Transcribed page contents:
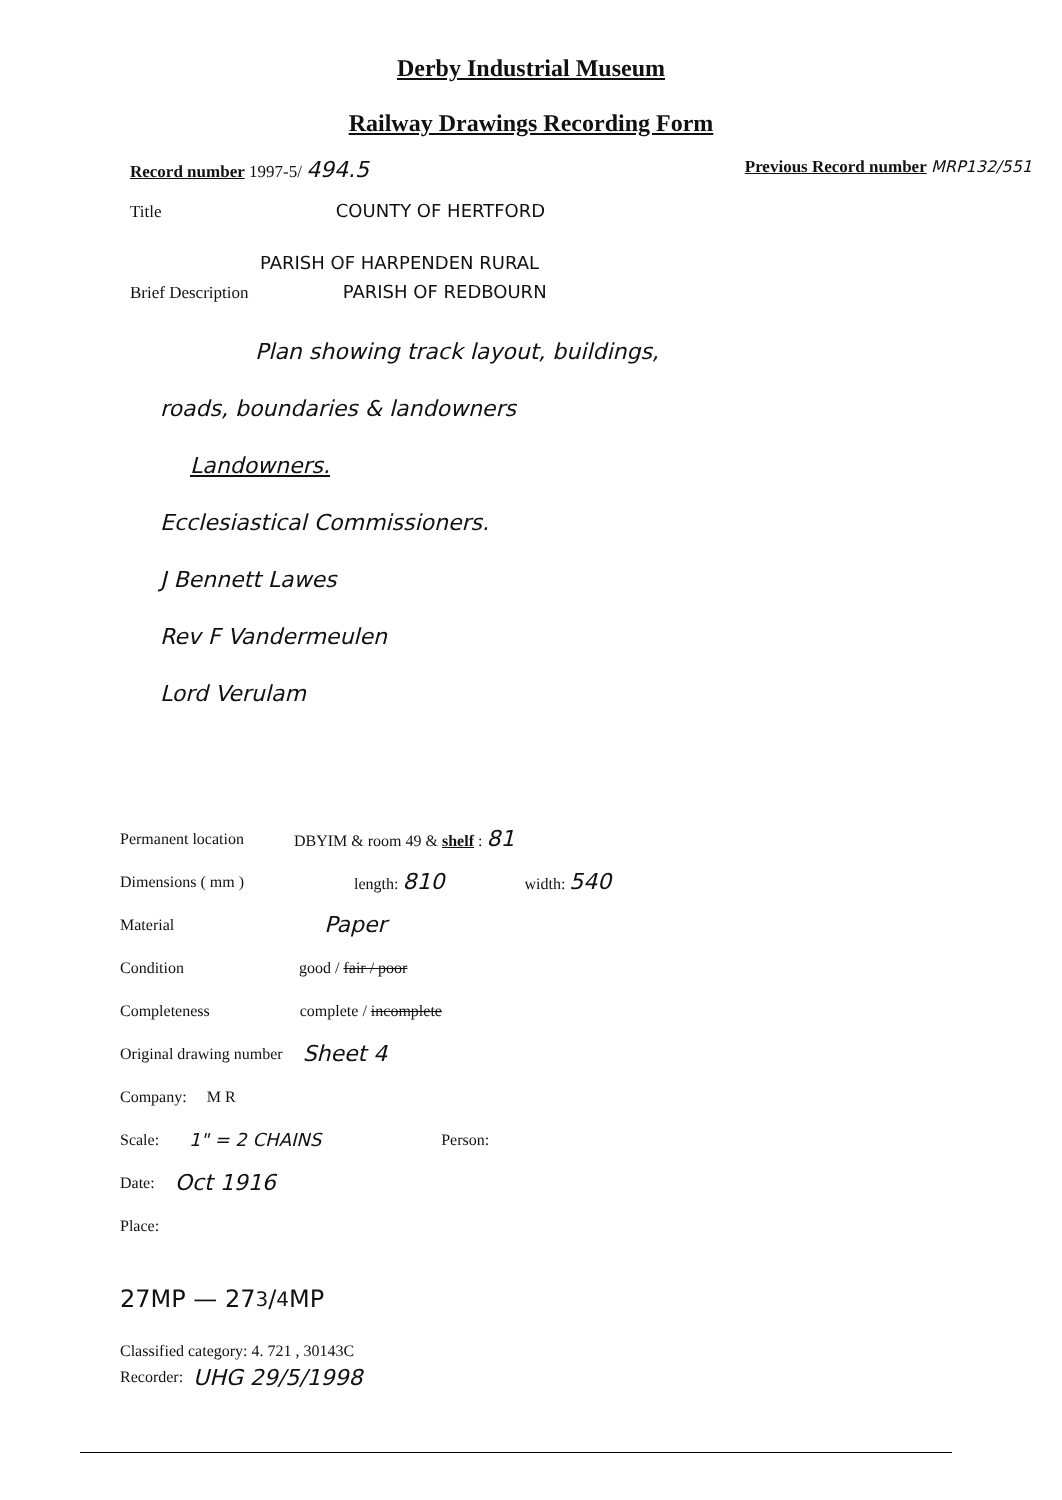Derby Industrial Museum
Railway Drawings Recording Form
Record number 1997-5/ 494.5 Previous Record number MRP132/551
Title COUNTY OF HERTFORD
PARISH OF HARPENDEN RURAL
Brief Description PARISH OF REDBOURN
Plan showing track layout, buildings,
roads, boundaries & landowners
Landowners.
Ecclesiastical Commissioners.
J Bennett Lawes
Rev F Vandermeulen
Lord Verulam
Permanent location DBYIM & room 49 & shelf : 81
Dimensions ( mm ) length: 810 width: 540
Material Paper
Condition good / fair / poor
Completeness complete / incomplete
Original drawing number Sheet 4
Company: M R
Scale: 1" = 2 CHAINS Person:
Date: Oct 1916
Place:
27MP — 273/4MP
Classified category: 4. 721 , 30143C
Recorder: UHG 29/5/1998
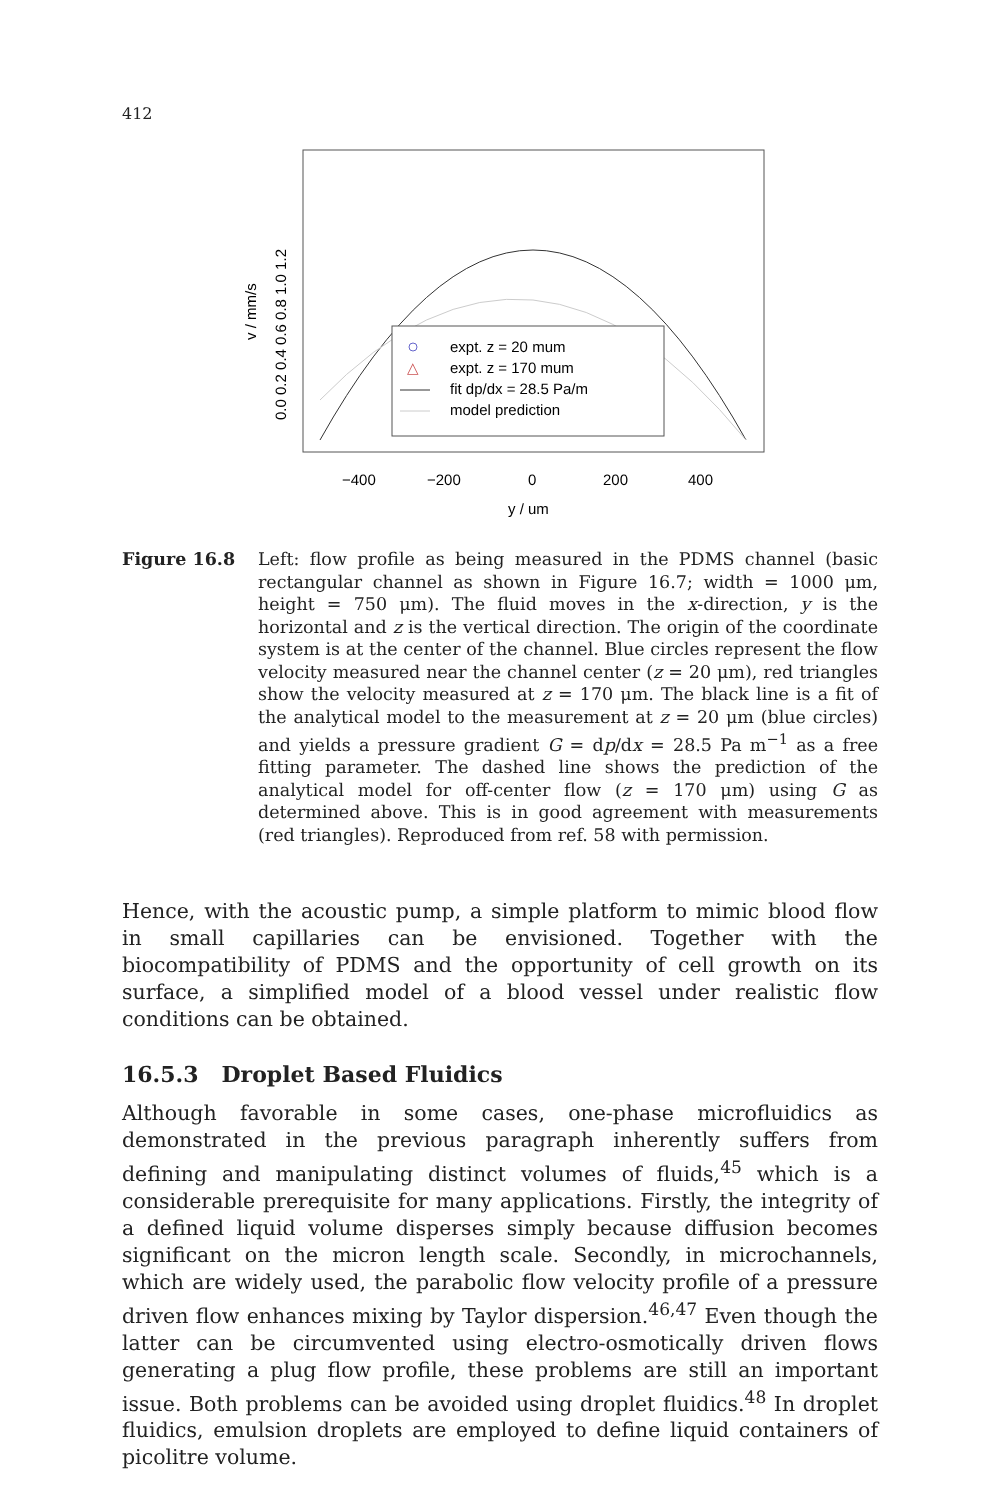412
expt. z = 20 mum
△
expt. z = 170 mum
fit dp/dx = 28.5 Pa/m
model prediction
−400
−200
0
200
400
y / um
v / mm/s
0.0 0.2 0.4 0.6 0.8 1.0 1.2
Figure 16.8 Left: flow profile as being measured in the PDMS channel (basic rectangular channel as shown in Figure 16.7; width = 1000 μm, height = 750 μm). The fluid moves in the x-direction, y is the horizontal and z is the vertical direction. The origin of the coordinate system is at the center of the channel. Blue circles represent the flow velocity measured near the channel center (z = 20 μm), red triangles show the velocity measured at z = 170 μm. The black line is a fit of the analytical model to the measurement at z = 20 μm (blue circles) and yields a pressure gradient G = dp/dx = 28.5 Pa m<sup>−1</sup> as a free fitting parameter. The dashed line shows the prediction of the analytical model for off-center flow (z = 170 μm) using G as determined above. This is in good agreement with measurements (red triangles). Reproduced from ref. 58 with permission.
Hence, with the acoustic pump, a simple platform to mimic blood flow in small capillaries can be envisioned. Together with the biocompatibility of PDMS and the opportunity of cell growth on its surface, a simplified model of a blood vessel under realistic flow conditions can be obtained.
16.5.3 Droplet Based Fluidics
Although favorable in some cases, one-phase microfluidics as demonstrated in the previous paragraph inherently suffers from defining and manipulating distinct volumes of fluids,<sup>45</sup> which is a considerable prerequisite for many applications. Firstly, the integrity of a defined liquid volume disperses simply because diffusion becomes significant on the micron length scale. Secondly, in microchannels, which are widely used, the parabolic flow velocity profile of a pressure driven flow enhances mixing by Taylor dispersion.<sup>46,47</sup> Even though the latter can be circumvented using electro-osmotically driven flows generating a plug flow profile, these problems are still an important issue. Both problems can be avoided using droplet fluidics.<sup>48</sup> In droplet fluidics, emulsion droplets are employed to define liquid containers of picolitre volume.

AIM OF THE EXERCISE: Return the complete data unchanged and include none of the pictures.

EXERCISE ANSWER:
Derby Industrial Museum
Railway Drawings Recording Form
Record number 1997-5/ 494.5 Previous Record number MRP132/551
Title COUNTY OF HERTFORD
PARISH OF HARPENDEN RURAL
Brief Description PARISH OF REDBOURN
Plan showing track layout, buildings,
roads, boundaries & landowners
Landowners.
Ecclesiastical Commissioners.
J Bennett Lawes
Rev F Vandermeulen
Lord Verulam
Permanent location DBYIM & room 49 & shelf : 81
Dimensions ( mm ) length: 810 width: 540
Material Paper
Condition good / fair / poor
Completeness complete / incomplete
Original drawing number Sheet 4
Company: M R
Scale: 1" = 2 CHAINS Person:
Date: Oct 1916
Place:
27MP — 273/4MP
Classified category: 4. 721 , 30143C
Recorder: UHG 29/5/1998
412
expt. z = 20 mum
△
expt. z = 170 mum
fit dp/dx = 28.5 Pa/m
model prediction
−400
−200
0
200
400
y / um
v / mm/s
0.0 0.2 0.4 0.6 0.8 1.0 1.2
Figure 16.8 Left: flow profile as being measured in the PDMS channel (basic rectangular channel as shown in Figure 16.7; width = 1000 μm, height = 750 μm). The fluid moves in the x-direction, y is the horizontal and z is the vertical direction. The origin of the coordinate system is at the center of the channel. Blue circles represent the flow velocity measured near the channel center (z = 20 μm), red triangles show the velocity measured at z = 170 μm. The black line is a fit of the analytical model to the measurement at z = 20 μm (blue circles) and yields a pressure gradient G = dp/dx = 28.5 Pa m<sup>−1</sup> as a free fitting parameter. The dashed line shows the prediction of the analytical model for off-center flow (z = 170 μm) using G as determined above. This is in good agreement with measurements (red triangles). Reproduced from ref. 58 with permission.
Hence, with the acoustic pump, a simple platform to mimic blood flow in small capillaries can be envisioned. Together with the biocompatibility of PDMS and the opportunity of cell growth on its surface, a simplified model of a blood vessel under realistic flow conditions can be obtained.
16.5.3 Droplet Based Fluidics
Although favorable in some cases, one-phase microfluidics as demonstrated in the previous paragraph inherently suffers from defining and manipulating distinct volumes of fluids,<sup>45</sup> which is a considerable prerequisite for many applications. Firstly, the integrity of a defined liquid volume disperses simply because diffusion becomes significant on the micron length scale. Secondly, in microchannels, which are widely used, the parabolic flow velocity profile of a pressure driven flow enhances mixing by Taylor dispersion.<sup>46,47</sup> Even though the latter can be circumvented using electro-osmotically driven flows generating a plug flow profile, these problems are still an important issue. Both problems can be avoided using droplet fluidics.<sup>48</sup> In droplet fluidics, emulsion droplets are employed to define liquid containers of picolitre volume.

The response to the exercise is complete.